[Exercise directions]
Copy the entries below verbatim, omitting any pictures they contain.

***** Record set

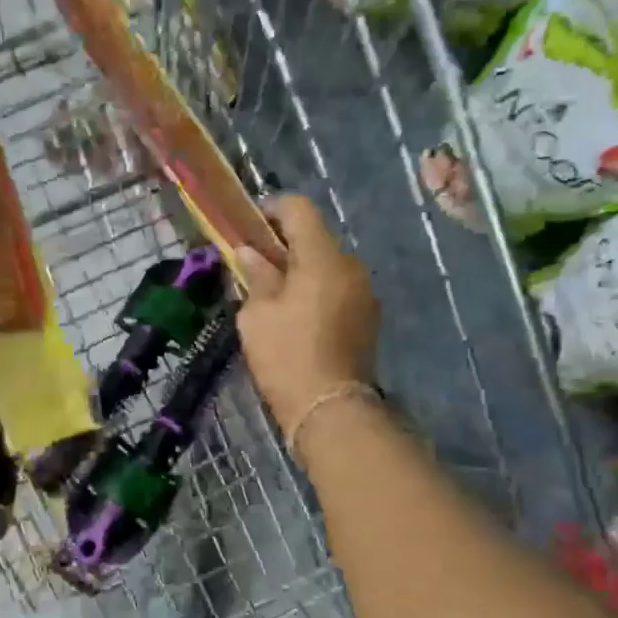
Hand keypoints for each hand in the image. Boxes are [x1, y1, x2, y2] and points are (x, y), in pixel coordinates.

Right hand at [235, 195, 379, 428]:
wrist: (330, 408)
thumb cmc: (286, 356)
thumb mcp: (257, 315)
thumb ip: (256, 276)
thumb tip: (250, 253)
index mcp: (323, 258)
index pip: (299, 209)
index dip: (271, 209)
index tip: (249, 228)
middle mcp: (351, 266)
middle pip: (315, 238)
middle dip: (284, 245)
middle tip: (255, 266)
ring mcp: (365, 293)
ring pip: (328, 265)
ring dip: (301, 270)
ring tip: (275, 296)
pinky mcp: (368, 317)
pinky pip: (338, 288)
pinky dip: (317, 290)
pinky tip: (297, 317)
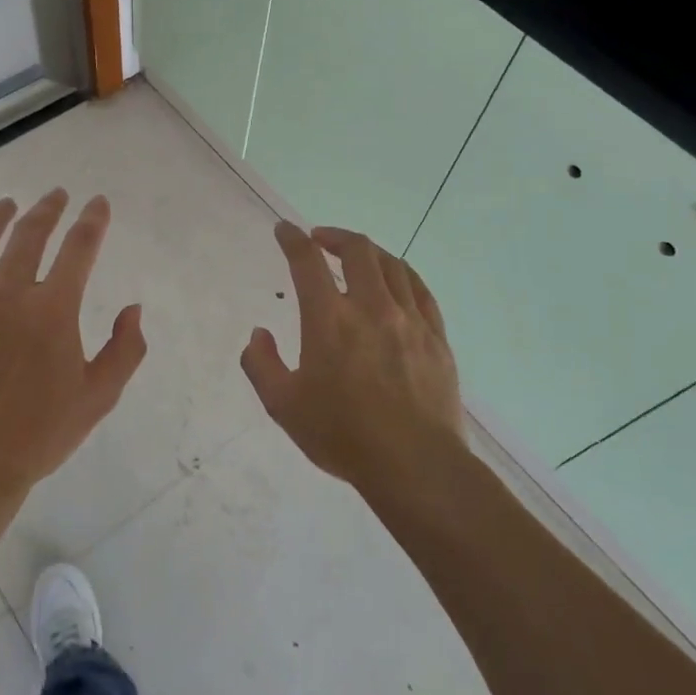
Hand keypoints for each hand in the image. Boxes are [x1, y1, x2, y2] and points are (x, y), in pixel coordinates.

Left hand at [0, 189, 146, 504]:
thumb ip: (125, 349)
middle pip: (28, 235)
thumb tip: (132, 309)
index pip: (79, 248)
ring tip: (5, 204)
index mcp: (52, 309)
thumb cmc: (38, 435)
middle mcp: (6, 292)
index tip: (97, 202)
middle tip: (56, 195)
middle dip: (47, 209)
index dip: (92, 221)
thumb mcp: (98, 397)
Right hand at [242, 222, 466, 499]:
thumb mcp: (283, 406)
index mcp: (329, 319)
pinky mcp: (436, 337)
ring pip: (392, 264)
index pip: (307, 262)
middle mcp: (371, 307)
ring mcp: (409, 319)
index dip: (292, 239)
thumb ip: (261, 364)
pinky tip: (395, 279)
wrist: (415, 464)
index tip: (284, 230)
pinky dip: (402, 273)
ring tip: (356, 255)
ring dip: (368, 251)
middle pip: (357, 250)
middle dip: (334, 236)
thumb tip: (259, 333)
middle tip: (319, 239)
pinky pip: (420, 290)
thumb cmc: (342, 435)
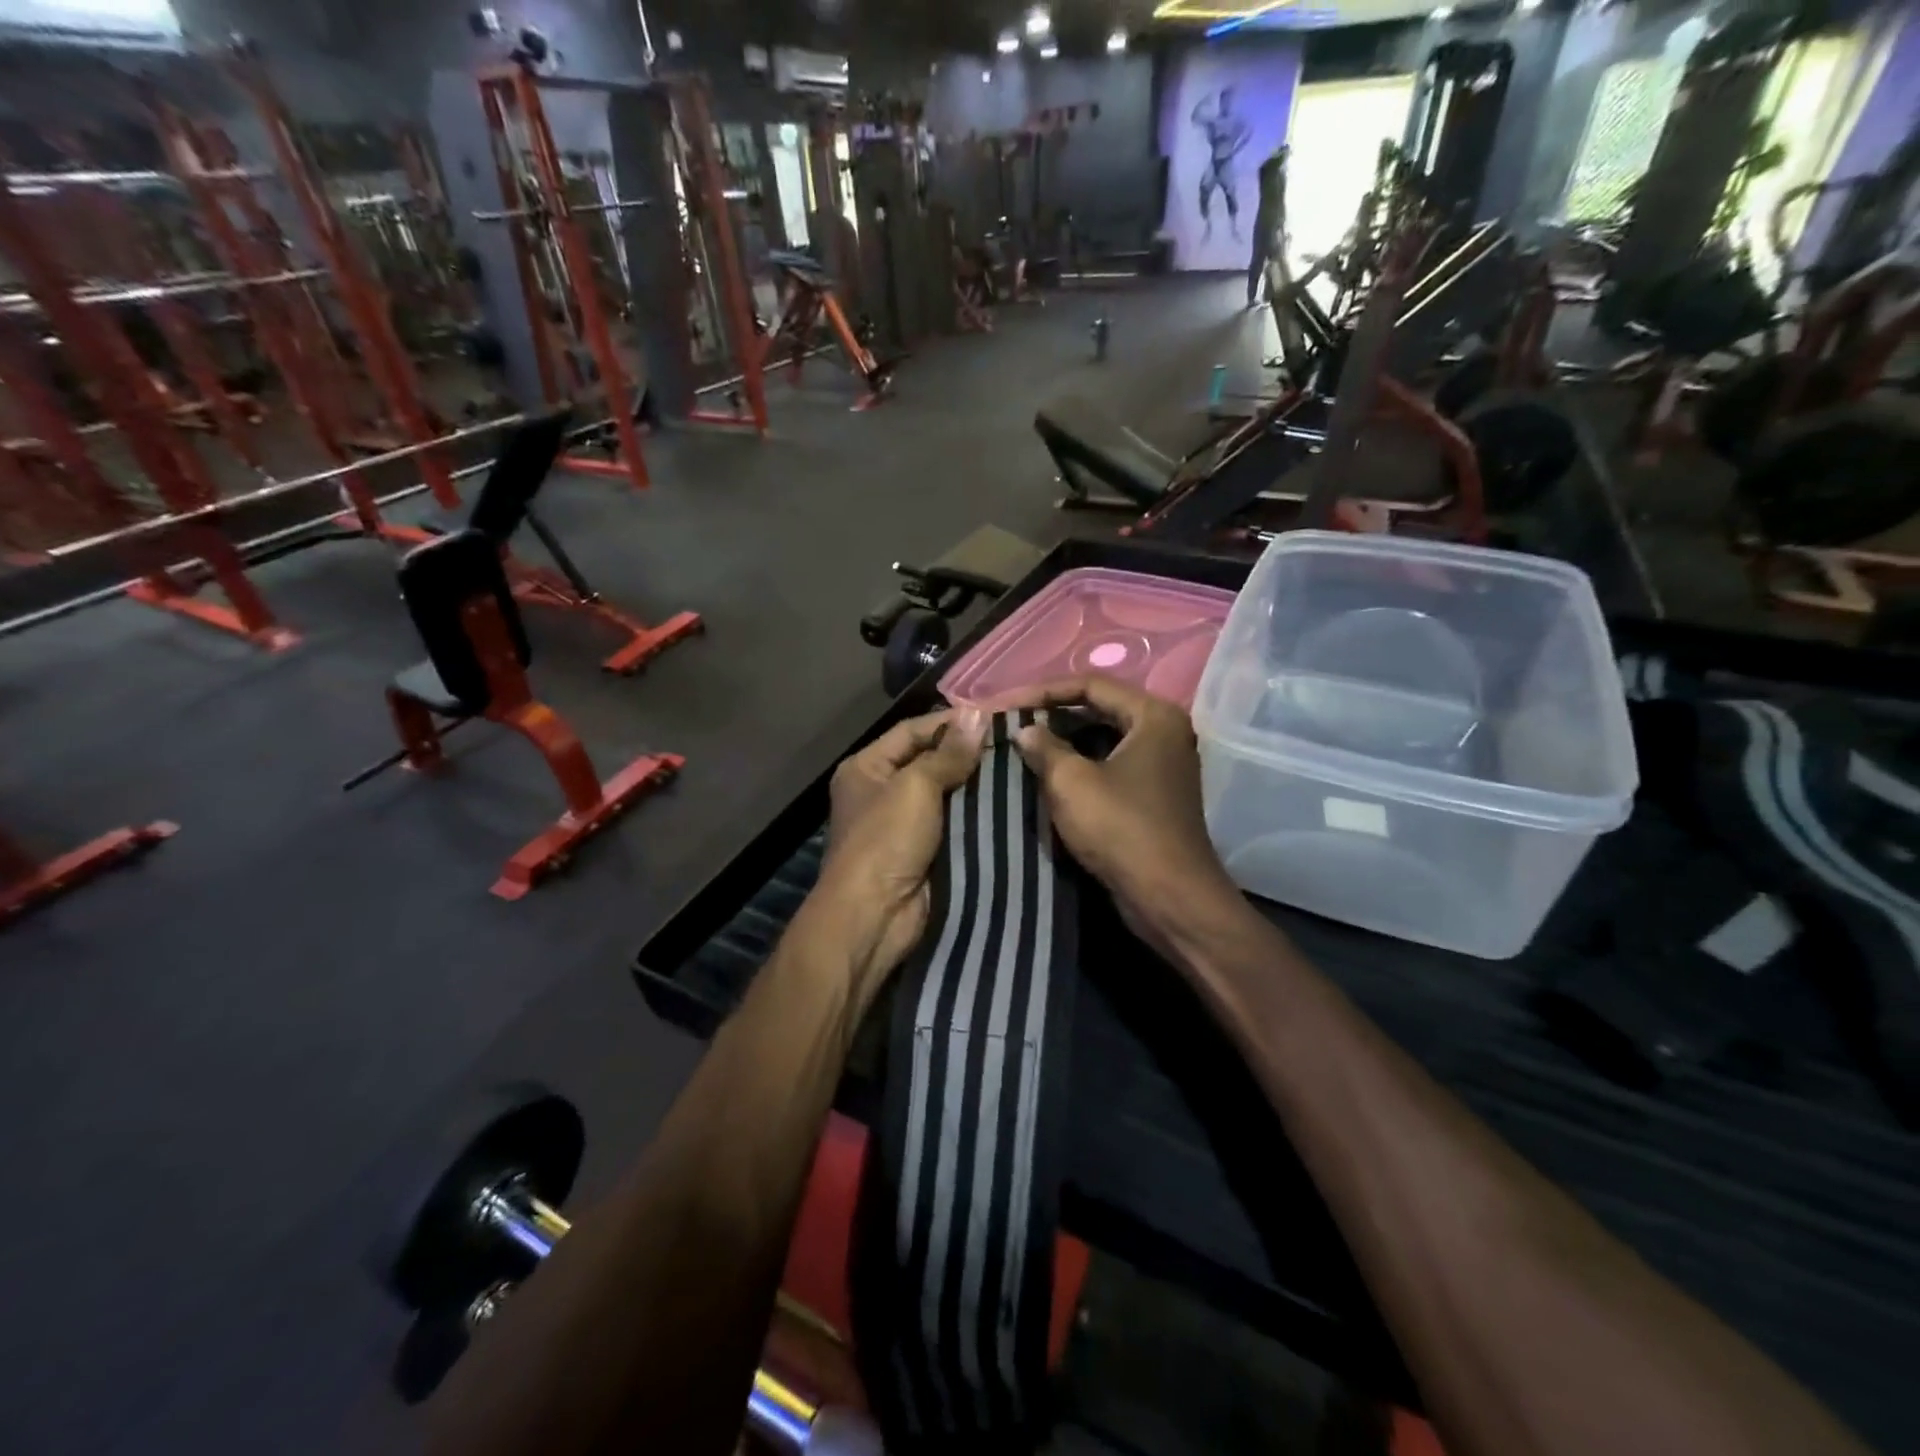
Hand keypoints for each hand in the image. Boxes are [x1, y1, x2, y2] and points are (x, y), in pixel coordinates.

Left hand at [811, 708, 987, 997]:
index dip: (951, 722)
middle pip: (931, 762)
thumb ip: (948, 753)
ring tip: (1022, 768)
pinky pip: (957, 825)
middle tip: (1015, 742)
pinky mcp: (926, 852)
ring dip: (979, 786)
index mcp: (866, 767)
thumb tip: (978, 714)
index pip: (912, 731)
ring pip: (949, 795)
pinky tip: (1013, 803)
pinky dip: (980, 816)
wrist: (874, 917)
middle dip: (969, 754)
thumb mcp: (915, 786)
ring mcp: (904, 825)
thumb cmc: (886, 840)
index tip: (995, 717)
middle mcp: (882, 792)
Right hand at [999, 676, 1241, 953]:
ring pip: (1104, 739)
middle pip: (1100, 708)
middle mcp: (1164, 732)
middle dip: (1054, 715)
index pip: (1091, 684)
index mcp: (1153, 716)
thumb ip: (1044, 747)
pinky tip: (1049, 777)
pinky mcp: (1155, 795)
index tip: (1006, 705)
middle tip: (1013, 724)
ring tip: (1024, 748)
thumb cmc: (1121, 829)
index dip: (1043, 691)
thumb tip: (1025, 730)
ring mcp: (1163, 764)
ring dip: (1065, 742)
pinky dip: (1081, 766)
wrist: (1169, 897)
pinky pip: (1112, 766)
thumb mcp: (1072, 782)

**********

[Answer section]
Hand keypoints for each hand in the image. Boxes are [x1, y1, x2, y2] and points are (x, y), in pixel coordinates.

Right hand at [235, 195, 379, 428]:
wrist: (330, 408)
thumb cmc: (286, 356)
thumb mcp: (257, 315)
thumb ip: (256, 276)
thumb tip: (250, 253)
index mcp: (323, 258)
index pip: (299, 209)
index dip: (271, 209)
index tip: (249, 228)
middle mcp: (351, 266)
middle pip: (315, 238)
middle dip: (284, 245)
middle tip: (255, 266)
ring mcp: (365, 293)
ring pip: (328, 265)
ring dip: (301, 270)
ring tip: (275, 296)
pinky mcp: (368, 317)
pinky pip: (338, 288)
pinky dip: (317, 290)
pinky tip: (297, 317)
Hand keypoints for each hand in the image. Boxes are [x1, y1, x2, y2] and points are (x, y), in pixel coordinates.

Left hand at [0, 189, 146, 504]:
thumb ip: (125, 349)
middle pip: (28, 235)
thumb tip: (132, 309)
index pip: (79, 248)
ring tip: (5, 204)
index mcp: (52, 309)
thumb cmc: (38, 435)
middle mcp: (6, 292)
index tip: (97, 202)
middle tip: (56, 195)
middle dip: (47, 209)
index dip: (92, 221)
thumb mcp: (98, 397)
Right hand at [242, 222, 466, 499]:
thumb mcp: (283, 406)
index mcp: (329, 319)
pinky mcp: (436, 337)
ring pip: (392, 264)
index pip: (307, 262)
middle mcp: (371, 307)
ring mcp: (409, 319)
index dip: (292, 239)
thumb ip: (261, 364)
pinky tip: (395, 279)
wrist: (415, 464)
index tip: (284, 230)
pinky dip: (402, 273)
ring tip: (356, 255)
ring dip: (368, 251)
middle pip: (357, 250)
middle dip: (334, 236)
thumb tip: (259, 333)
middle tip: (319, 239)
pinky pip: (420, 290)
thumb cmc: (342, 435)
Hand keypoints for each hand in the image. Boxes are [x1, y1, x2, y2] and points are (x, y), in pixel coordinates.

Left hand at [811, 708, 987, 997]:
index dip: (951, 722)
middle pip: (931, 762)
thumb ip: (948, 753)
ring tip: (1022, 768)
pinky pip: (957, 825)
middle tip: (1015, 742)
pinky mcp: (926, 852)
ring dip: (979, 786)
index mcp: (866, 767)
thumb tip: (978, 714)
index pip: (912, 731)
ring pip: (949, 795)
pinky tip: (1013, 803)
pinky dip: (980, 816)
wrist: (874, 917)
middle dip: (969, 754)
thumb mcp: (915, 786)
ring mcp: (904, 825)
thumb cmc: (886, 840)
index tip: (995, 717)
middle mcp: (882, 792)
Right hand at [999, 676, 1241, 953]:
ring pip: (1104, 739)
middle pip: (1100, 708)
middle mcp: (1164, 732)
middle dip: (1054, 715)
index pip: (1091, 684)
index mcp: (1153, 716)
thumb ip: (1044, 747)
pinky tip: (1049, 777)
pinky mcp: (1155, 795)
index tip: (1006, 705)
middle tip: (1013, 724)
ring tip: (1024, 748)
thumb cmc: (1121, 829)
index dip: (1043, 691)
thumb tip: (1025, 730)
ring mcp: (1163, 764)
ring dip: (1065, 742)
pinky dip: (1081, 766)
wrist: (1169, 897)
pinky pip: (1112, 766)
thumb mcp: (1072, 782)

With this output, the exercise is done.